Excerpts from a dataset:
****************

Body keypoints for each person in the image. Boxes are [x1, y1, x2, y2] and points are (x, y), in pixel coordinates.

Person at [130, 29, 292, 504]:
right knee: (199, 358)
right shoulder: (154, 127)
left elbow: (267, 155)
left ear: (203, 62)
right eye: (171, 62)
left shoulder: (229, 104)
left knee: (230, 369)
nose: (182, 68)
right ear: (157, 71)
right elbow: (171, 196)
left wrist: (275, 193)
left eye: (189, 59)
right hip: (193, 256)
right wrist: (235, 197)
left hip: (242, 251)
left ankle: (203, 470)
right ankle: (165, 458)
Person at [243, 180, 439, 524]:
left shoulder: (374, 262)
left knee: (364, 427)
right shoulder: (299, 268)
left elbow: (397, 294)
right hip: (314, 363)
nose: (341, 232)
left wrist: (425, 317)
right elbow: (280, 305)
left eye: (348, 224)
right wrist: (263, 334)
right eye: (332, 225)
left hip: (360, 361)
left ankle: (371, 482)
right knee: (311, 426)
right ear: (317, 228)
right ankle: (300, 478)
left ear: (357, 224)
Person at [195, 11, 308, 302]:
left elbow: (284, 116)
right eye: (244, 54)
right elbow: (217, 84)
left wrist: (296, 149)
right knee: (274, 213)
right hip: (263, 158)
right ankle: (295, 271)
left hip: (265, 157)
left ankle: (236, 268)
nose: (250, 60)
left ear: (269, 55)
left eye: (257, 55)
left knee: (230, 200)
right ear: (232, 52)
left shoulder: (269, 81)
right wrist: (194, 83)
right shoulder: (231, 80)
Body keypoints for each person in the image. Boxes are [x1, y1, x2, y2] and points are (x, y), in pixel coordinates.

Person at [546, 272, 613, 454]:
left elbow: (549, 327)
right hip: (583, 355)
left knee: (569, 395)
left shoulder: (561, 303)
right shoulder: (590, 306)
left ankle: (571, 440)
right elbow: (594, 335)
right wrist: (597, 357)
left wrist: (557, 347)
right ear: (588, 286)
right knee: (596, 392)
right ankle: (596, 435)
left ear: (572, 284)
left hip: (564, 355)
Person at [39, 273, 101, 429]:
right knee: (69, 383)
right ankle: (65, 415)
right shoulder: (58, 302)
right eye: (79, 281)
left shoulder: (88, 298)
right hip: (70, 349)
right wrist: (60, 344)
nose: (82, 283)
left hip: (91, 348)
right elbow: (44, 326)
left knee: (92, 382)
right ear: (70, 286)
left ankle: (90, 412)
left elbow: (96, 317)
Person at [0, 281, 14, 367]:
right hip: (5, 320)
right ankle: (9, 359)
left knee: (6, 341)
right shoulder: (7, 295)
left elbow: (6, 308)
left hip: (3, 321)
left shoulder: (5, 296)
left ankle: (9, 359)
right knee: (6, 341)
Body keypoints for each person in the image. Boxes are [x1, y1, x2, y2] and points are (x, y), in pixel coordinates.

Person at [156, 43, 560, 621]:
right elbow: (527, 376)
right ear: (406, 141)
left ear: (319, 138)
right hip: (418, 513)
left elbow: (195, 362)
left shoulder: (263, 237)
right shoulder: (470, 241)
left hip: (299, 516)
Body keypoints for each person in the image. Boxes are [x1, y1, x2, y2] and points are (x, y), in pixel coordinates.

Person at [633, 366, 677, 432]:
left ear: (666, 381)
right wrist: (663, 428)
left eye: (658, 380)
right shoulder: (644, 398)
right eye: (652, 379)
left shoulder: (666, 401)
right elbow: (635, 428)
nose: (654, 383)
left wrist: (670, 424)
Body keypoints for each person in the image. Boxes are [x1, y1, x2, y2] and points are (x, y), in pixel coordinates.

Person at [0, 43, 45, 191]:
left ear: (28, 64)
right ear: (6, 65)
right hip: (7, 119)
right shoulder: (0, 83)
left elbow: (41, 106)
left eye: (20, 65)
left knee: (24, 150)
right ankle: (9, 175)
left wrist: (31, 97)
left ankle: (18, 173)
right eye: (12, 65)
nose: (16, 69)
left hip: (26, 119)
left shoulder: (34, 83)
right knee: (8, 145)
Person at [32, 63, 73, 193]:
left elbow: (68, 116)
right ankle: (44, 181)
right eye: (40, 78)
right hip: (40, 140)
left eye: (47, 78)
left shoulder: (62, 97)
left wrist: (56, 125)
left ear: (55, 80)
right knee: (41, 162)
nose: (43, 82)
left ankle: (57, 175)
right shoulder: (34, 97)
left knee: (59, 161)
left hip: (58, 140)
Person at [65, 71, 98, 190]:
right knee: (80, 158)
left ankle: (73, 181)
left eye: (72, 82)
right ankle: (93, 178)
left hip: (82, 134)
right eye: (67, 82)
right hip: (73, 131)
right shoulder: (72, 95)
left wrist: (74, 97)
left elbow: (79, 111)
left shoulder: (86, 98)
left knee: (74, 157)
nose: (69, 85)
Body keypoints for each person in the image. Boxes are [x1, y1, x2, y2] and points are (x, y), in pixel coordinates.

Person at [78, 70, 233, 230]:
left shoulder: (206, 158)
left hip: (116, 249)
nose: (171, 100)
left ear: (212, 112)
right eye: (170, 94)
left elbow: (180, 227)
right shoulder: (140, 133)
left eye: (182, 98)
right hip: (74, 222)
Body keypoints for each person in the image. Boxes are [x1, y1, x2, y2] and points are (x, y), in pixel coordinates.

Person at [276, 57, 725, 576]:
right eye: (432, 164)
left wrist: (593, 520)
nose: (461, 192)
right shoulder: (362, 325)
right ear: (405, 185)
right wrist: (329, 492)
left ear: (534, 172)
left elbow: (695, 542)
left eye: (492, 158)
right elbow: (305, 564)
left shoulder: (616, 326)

****************

WHAT IS EXPECTED: Return each entry above exactly, leaving none out.

OUTPUT OF THE EXERCISE:
Body keypoints for each person in the image. Boxes are [x1, y1, x2, y2] and points are (x, y), in pixel coordinates.

Person at [130, 29, 292, 504]:
right knee: (199, 358)
right shoulder: (154, 127)
left elbow: (267, 155)
left ear: (203, 62)
right eye: (171, 62)
left shoulder: (229, 104)
left knee: (230, 369)
nose: (182, 68)
right ear: (157, 71)
right elbow: (171, 196)
left wrist: (275, 193)
left eye: (189, 59)
right hip: (193, 256)
right wrist: (235, 197)
left hip: (242, 251)
left ankle: (203, 470)
right ankle: (165, 458)
Person at [243, 180, 439, 524]:
left shoulder: (374, 262)
left knee: (364, 427)
right shoulder: (299, 268)
left elbow: (397, 294)
right hip: (314, 363)
nose: (341, 232)
left wrist: (425, 317)
right elbow: (280, 305)
left eye: (348, 224)
right wrist: (263, 334)
right eye: (332, 225)
left hip: (360, 361)
left ankle: (371, 482)
right knee: (311, 426)
right ear: (317, 228)
right ankle: (300, 478)
left ear: (357, 224)
Person at [195, 11, 308, 302]:
left elbow: (284, 116)
right eye: (244, 54)
right elbow: (217, 84)
left wrist: (296, 149)
right knee: (274, 213)
right hip: (263, 158)
right ankle: (295, 271)
left hip: (265, 157)
left ankle: (236, 268)
nose: (250, 60)
left ear: (269, 55)
left eye: (257, 55)
left knee: (230, 200)
right ear: (232, 52)
left shoulder: (269, 81)
right wrist: (194, 83)
right shoulder: (231, 80)
Body keypoints for each person in the image. Boxes are [x1, y1, x2, y2] and points are (x, y), in pixel coordinates.

Person at [546, 272, 613, 454]:
left elbow: (549, 327)
right hip: (583, 355)
left knee: (569, 395)
left shoulder: (561, 303)
right shoulder: (590, 306)
left ankle: (571, 440)
right elbow: (594, 335)
right wrist: (597, 357)
left wrist: (557, 347)
right ear: (588, 286)
right knee: (596, 392)
right ankle: (596, 435)
left ear: (572, 284)
left hip: (564, 355)
Person at [39, 273, 101, 429]:
right knee: (69, 383)
right ankle: (65, 415)
right shoulder: (58, 302)
right eye: (79, 281)
left shoulder: (88, 298)
right hip: (70, 349)
right wrist: (60, 344)
nose: (82, 283)
left hip: (91, 348)
right elbow: (44, 326)
left knee: (92, 382)
right ear: (70, 286)
left ankle: (90, 412)
left elbow: (96, 317)
Person at [0, 281, 14, 367]:
right hip: (5, 320)
right ankle: (9, 359)
left knee: (6, 341)
right shoulder: (7, 295)
left elbow: (6, 308)
left hip: (3, 321)
left shoulder: (5, 296)
left ankle: (9, 359)
right knee: (6, 341)
Body keypoints for each person in the image. Boxes are [x1, y1, x2, y2] and points are (x, y), in pixel coordinates.

Person at [156, 43, 560, 621]:
right elbow: (527, 376)
right ear: (406, 141)
left ear: (319, 138)
right hip: (418, 513)
left elbow: (195, 362)
left shoulder: (263, 237)
right shoulder: (470, 241)
left hip: (299, 516)
Body keypoints for each person in the image. Boxes are [x1, y1, x2, y2] and points are (x, y), in pixel coordinates.

Person at [633, 366, 677, 432]:
left ear: (666, 381)
right wrist: (663, 428)
left eye: (658, 380)
right shoulder: (644, 398)
right eye: (652, 379)
left shoulder: (666, 401)
right elbow: (635, 428)
nose: (654, 383)
left wrist: (670, 424)
Body keypoints for each person in the image. Boxes are [x1, y1, x2, y2] and points are (x, y), in pixel coordinates.

Person at [0, 43, 45, 191]:
left ear: (28, 64)
right ear: (6, 65)
right hip: (7, 119)
right shoulder: (0, 83)
left elbow: (41, 106)
left eye: (20, 65)
left knee: (24, 150)
right ankle: (9, 175)
left wrist: (31, 97)
left ankle: (18, 173)
right eye: (12, 65)
nose: (16, 69)
left hip: (26, 119)
left shoulder: (34, 83)
right knee: (8, 145)
Person at [32, 63, 73, 193]:
left elbow: (68, 116)
right ankle: (44, 181)
right eye: (40, 78)
right hip: (40, 140)
left eye: (47, 78)
left shoulder: (62, 97)
left wrist: (56, 125)
left ear: (55, 80)
right knee: (41, 162)
nose: (43, 82)
left ankle: (57, 175)
right shoulder: (34, 97)
left knee: (59, 161)
left hip: (58, 140)
Person at [65, 71, 98, 190]:
right knee: (80, 158)
left ankle: (73, 181)
left eye: (72, 82)
right ankle: (93, 178)
left hip: (82, 134)
right eye: (67, 82)
right hip: (73, 131)
right shoulder: (72, 95)
left wrist: (74, 97)
left elbow: (79, 111)
left shoulder: (86, 98)
left knee: (74, 157)
nose: (69, 85)
Body keypoints for each person in the image. Boxes are [x1, y1, x2, y2] and points are (x, y), in pixel coordinates.

Person at [78, 70, 233, 230]:
left shoulder: (206, 158)
left hip: (116, 249)
nose: (171, 100)
left ear: (212, 112)
right eye: (170, 94)
left elbow: (180, 227)
right shoulder: (140, 133)
left eye: (182, 98)
right hip: (74, 222)
Body keypoints for each person in the image. Boxes are [x1, y1, x2, y2] and points are (x, y), in pixel coordinates.

Person at [276, 57, 725, 576]:
right eye: (432, 164)
left wrist: (593, 520)
nose: (461, 192)
right shoulder: (362, 325)
right ear: (405, 185)
right wrist: (329, 492)
left ear: (534, 172)
left elbow: (695, 542)
left eye: (492, 158)
right elbow: (305, 564)
left shoulder: (616, 326)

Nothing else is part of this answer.